**Instructions for the task:** Everything from the first line of the records to the line containing "GA-100FL：拨号盘（自", inclusive, is to be extracted exactly, and nothing more.

Top of Data for this task

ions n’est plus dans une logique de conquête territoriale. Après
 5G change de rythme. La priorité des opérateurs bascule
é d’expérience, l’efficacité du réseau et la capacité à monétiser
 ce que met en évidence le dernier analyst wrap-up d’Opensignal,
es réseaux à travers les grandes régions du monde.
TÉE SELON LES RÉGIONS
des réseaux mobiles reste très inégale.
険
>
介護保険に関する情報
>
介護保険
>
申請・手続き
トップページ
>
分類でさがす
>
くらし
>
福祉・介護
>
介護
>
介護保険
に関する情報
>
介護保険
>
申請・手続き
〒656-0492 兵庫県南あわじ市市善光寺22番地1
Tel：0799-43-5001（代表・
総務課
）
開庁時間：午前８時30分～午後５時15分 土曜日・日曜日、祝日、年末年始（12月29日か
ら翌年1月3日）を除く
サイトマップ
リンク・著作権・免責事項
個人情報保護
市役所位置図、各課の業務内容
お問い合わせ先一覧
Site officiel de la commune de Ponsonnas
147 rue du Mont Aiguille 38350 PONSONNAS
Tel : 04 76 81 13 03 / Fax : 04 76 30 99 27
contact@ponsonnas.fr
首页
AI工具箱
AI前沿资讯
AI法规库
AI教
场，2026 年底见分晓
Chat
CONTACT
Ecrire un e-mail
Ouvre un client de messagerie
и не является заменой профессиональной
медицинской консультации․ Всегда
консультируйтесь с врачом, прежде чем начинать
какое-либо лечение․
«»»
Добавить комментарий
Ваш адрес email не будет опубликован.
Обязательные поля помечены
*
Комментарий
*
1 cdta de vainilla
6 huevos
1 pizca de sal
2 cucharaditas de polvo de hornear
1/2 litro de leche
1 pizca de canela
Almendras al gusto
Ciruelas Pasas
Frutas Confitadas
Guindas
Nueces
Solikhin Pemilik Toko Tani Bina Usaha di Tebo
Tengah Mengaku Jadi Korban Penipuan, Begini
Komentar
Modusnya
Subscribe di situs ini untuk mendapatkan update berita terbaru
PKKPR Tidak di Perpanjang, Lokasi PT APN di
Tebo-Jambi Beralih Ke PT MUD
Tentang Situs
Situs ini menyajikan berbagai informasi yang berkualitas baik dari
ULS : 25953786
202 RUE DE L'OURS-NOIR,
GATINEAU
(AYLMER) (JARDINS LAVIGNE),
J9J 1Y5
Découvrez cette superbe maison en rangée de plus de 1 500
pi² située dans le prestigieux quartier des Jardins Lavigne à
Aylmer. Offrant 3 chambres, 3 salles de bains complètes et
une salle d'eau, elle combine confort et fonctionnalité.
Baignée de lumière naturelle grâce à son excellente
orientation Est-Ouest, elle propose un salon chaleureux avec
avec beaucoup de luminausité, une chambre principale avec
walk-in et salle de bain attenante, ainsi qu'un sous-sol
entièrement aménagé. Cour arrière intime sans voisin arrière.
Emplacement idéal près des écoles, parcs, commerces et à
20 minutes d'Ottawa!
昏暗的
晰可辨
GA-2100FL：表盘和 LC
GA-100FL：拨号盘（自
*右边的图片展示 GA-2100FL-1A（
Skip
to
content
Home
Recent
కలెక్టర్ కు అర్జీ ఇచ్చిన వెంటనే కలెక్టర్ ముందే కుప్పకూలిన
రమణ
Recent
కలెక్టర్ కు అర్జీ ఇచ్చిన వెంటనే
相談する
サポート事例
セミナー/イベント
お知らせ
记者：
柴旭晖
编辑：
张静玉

Bottom of Data for this task

**Output of the exercise:**
ions n’est plus dans une logique de conquête territoriale. Après
 5G change de rythme. La priorité des opérateurs bascule
é d’expérience, l’efficacité du réseau et la capacité à monétiser
 ce que met en évidence le dernier analyst wrap-up d’Opensignal,
es réseaux à travers les grandes régions du monde.
TÉE SELON LES RÉGIONS
des réseaux mobiles reste très inégale.
険
>
介護保険に関する情報
>
介護保険
>
申請・手続き
トップページ
>
分類でさがす
>
くらし
>
福祉・介護
>
介護
>
介護保険
に関する情報
>
介護保険
>
申請・手続き
〒656-0492 兵庫県南あわじ市市善光寺22番地1
Tel：0799-43-5001（代表・
総務課
）
開庁時間：午前８時30分～午後５時15分 土曜日・日曜日、祝日、年末年始（12月29日か
ら翌年1月3日）を除く
サイトマップ
リンク・著作権・免責事項
個人情報保護
市役所位置図、各課の業務内容
お問い合わせ先一覧
Site officiel de la commune de Ponsonnas
147 rue du Mont Aiguille 38350 PONSONNAS
Tel : 04 76 81 13 03 / Fax : 04 76 30 99 27
contact@ponsonnas.fr
首页
AI工具箱
AI前沿资讯
AI法规库
AI教
场，2026 年底见分晓
Chat
CONTACT
Ecrire un e-mail
Ouvre un client de messagerie
и не является заменой профессиональной
медицинской консультации․ Всегда
консультируйтесь с врачом, прежде чем начинать
какое-либо лечение․
«»»
Добавить комментарий
Ваш адрес email не будет опубликован.
Обязательные поля помечены
*
Комментарий
*
1 cdta de vainilla
6 huevos
1 pizca de sal
2 cucharaditas de polvo de hornear
1/2 litro de leche
1 pizca de canela
Almendras al gusto
Ciruelas Pasas
Frutas Confitadas
Guindas
Nueces
Solikhin Pemilik Toko Tani Bina Usaha di Tebo
Tengah Mengaku Jadi Korban Penipuan, Begini
Komentar
Modusnya
Subscribe di situs ini untuk mendapatkan update berita terbaru
PKKPR Tidak di Perpanjang, Lokasi PT APN di
Tebo-Jambi Beralih Ke PT MUD
Tentang Situs
Situs ini menyajikan berbagai informasi yang berkualitas baik dari
ULS : 25953786
202 RUE DE L'OURS-NOIR,
GATINEAU
(AYLMER) (JARDINS LAVIGNE),
J9J 1Y5
Découvrez cette superbe maison en rangée de plus de 1 500
pi² située dans le prestigieux quartier des Jardins Lavigne à
Aylmer. Offrant 3 chambres, 3 salles de bains complètes et
une salle d'eau, elle combine confort et fonctionnalité.
Baignée de lumière naturelle grâce à son excellente
orientation Est-Ouest, elle propose un salon chaleureux avec
avec beaucoup de luminausité, une chambre principale avec
walk-in et salle de bain attenante, ainsi qu'un sous-sol
entièrement aménagé. Cour arrière intime sans voisin arrière.
Emplacement idéal près des écoles, parcs, commerces et à
20 minutes d'Ottawa!
昏暗的
晰可辨
GA-2100FL：表盘和 LC
GA-100FL：拨号盘（自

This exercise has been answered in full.